Hammerson Set to Buy Intu, Owner of Xanadú & Puerto Venecia

6 December 2017 – Expansión

The Boards of Directors of Hammerson and Intu Properties, two of Great Britain’s largest property developers, have reached an agreement regarding their merger, which will result in the creation of a group with assets worth GBP 21 billion (€23.7 billion, in euros), mostly comprising shopping centres in the United Kingdom, France and Spain. The operation will be instrumented through a public takeover bid (OPA) of Hammerson’s shares for Intu’s, valuing the share capital of that company at GBP 3.4 billion (€3.85 billion). Intu’s shareholders will receive 0.475 newly issued Hammerson shares for each current share they own.

If the deal goes ahead, it will have a significant effect on the Spanish market, as it would see a change in the owner of the country’s three largest shopping centres. Intu controls 50% of Xanadú (Madrid), Puerto Venecia (Zaragoza) and Parque Principado (Asturias). Funds from Canada and the USA are the company’s partners in those centres. Moreover, Intu has plans underway to develop other leisure and shopping complexes in Málaga, Valencia and Vigo, for a combined investment of more than €1 billion.

Hammerson, meanwhile, holds stakes in Value Retail and Via Outlets, which operate luxury brand outlet centres such as Las Rozas Village (Madrid), La Roca (Barcelona), Mallorca Fashion and Sevilla Fashion.

According to a statement from Hammerson issued today when it announced the purchase “the incorporation of Intu’s portfolio in Spain fits with our strategy of placing our focus on consumer growth markets as it involves adding three of the country’s largest shopping centres. It will also allow our commercial partners to have exposure to a new European market”.

_What you will do_.
A. In the article on the Hammerson–Intu merger, turn the paragraph beginning "If the deal goes ahead" into a short bulleted list that keeps its main facts.
B. Carry the article on the Hammerson–Intu merger forward from its final sentence with a few more lines in the same news style.

Data entries

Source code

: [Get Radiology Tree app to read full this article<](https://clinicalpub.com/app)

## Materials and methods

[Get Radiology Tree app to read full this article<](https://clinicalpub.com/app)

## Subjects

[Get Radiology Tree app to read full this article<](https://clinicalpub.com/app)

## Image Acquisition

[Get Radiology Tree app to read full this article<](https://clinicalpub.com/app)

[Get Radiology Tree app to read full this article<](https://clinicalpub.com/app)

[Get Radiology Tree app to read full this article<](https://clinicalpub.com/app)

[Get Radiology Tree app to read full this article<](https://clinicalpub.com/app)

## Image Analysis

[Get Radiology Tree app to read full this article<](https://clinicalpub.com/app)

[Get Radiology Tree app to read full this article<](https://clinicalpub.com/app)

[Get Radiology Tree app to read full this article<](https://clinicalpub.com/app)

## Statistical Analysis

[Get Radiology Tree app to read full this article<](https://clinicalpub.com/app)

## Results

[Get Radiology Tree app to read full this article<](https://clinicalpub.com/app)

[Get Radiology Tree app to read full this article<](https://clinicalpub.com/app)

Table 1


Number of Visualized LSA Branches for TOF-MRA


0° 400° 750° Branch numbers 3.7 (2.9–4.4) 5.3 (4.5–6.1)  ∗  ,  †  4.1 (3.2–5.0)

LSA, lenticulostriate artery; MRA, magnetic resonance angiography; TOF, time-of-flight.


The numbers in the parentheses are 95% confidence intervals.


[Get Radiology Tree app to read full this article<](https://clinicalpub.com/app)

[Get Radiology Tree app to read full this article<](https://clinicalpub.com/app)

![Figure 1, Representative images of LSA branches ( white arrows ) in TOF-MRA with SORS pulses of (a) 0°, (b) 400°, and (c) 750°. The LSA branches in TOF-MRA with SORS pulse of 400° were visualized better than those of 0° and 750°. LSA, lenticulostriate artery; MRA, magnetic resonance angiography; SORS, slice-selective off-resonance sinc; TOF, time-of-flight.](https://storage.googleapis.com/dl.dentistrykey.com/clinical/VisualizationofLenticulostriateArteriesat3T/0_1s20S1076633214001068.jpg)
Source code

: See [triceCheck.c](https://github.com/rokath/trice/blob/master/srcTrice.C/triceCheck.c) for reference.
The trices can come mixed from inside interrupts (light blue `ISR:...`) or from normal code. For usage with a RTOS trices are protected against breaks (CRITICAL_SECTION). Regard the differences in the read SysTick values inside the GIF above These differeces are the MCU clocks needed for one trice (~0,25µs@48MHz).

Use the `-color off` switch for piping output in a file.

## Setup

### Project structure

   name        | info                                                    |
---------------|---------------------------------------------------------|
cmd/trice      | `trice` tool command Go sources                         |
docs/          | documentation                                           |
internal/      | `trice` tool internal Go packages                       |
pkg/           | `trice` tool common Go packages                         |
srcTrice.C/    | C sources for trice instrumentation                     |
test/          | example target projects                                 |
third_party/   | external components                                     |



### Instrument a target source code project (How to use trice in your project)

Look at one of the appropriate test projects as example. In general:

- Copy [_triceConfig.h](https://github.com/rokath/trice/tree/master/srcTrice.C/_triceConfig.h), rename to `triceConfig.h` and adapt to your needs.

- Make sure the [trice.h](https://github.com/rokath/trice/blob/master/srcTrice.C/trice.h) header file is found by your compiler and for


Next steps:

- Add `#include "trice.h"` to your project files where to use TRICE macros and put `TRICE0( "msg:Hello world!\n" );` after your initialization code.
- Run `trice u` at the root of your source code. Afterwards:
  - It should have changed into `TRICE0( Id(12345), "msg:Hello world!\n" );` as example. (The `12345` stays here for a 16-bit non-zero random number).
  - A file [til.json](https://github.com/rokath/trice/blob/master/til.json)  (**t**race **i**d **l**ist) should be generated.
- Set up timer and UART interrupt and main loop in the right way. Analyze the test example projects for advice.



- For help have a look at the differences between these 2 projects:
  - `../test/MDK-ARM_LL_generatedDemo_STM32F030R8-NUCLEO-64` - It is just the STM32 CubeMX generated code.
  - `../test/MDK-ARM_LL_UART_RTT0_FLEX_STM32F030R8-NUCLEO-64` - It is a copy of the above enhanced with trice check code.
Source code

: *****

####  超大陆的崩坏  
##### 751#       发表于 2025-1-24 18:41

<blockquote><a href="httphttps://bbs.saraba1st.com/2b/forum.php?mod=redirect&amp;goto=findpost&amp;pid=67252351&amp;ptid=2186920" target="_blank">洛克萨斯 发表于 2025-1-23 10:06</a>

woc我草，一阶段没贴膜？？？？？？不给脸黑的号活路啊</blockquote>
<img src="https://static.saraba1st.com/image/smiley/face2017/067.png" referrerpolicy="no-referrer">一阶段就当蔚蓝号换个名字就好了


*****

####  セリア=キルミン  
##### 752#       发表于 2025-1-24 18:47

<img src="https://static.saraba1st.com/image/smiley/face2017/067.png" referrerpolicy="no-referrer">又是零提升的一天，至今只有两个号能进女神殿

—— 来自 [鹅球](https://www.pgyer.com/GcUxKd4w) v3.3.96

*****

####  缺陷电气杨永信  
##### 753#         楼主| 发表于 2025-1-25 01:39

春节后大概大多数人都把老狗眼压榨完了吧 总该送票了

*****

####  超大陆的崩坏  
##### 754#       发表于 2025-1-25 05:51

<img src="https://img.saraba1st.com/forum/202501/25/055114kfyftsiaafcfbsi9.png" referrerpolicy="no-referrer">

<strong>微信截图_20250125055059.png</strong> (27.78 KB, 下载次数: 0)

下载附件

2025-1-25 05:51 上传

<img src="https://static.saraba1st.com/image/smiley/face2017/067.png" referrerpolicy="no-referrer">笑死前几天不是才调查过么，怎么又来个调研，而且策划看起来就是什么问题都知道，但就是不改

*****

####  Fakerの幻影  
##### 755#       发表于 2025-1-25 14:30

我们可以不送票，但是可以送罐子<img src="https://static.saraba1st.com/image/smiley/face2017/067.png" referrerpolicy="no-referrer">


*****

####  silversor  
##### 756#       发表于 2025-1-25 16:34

_Answer set_.
A.
- The deal would change the owner of Spain's three largest shopping centres.
- Intu controls 50% of Xanadú (Madrid), Puerto Venecia (Zaragoza) and Parque Principado (Asturias).
- Funds from Canada and the USA are Intu's partners in those centres.
- Intu plans further leisure and shopping complexes in Málaga, Valencia and Vigo, with a combined investment of more than €1 billion.

B.
This British company is committed to developing Intu’s projects in Spain. It says that the group resulting from the merger “will be in the best position” to undertake those investments. Following the integration, the group plans to sell some of its centres in the United Kingdom for around GBP 2 billion, which will give it “the financial flexibility it needs to invest in more profitable opportunities in Spain and Ireland, as well as in the outlet centre segment”. The combined debt of the new Hammerson group will amount to GBP 8.2 billion.

The property developer hopes to generate annual savings of GBP 25 million as a result of joining forces with Intu.

Intu’s share price on the London Stock Exchange rose by 20% (after the deal was announced), taking the company’s market capitalisation to GBP 3.2 billion, whilst Hammerson’s share price fell by 2%, taking its market capitalisation to GBP 4.15 billion.

Analysts are interpreting the operation as a defensive move by the two companies to protect themselves from the possible impact of Brexit, which is slowing down consumption in the United Kingdom and which may harm the value of their shopping centres. “The merger represents a coalition of two weak businesses, which will result in an amalgam of assets without any great possibilities for generating incremental profits”, argues Mike Prew, from Jefferies. “The interesting areas of growth are Intu’s Spanish business and Hammerson’s outlet centres”.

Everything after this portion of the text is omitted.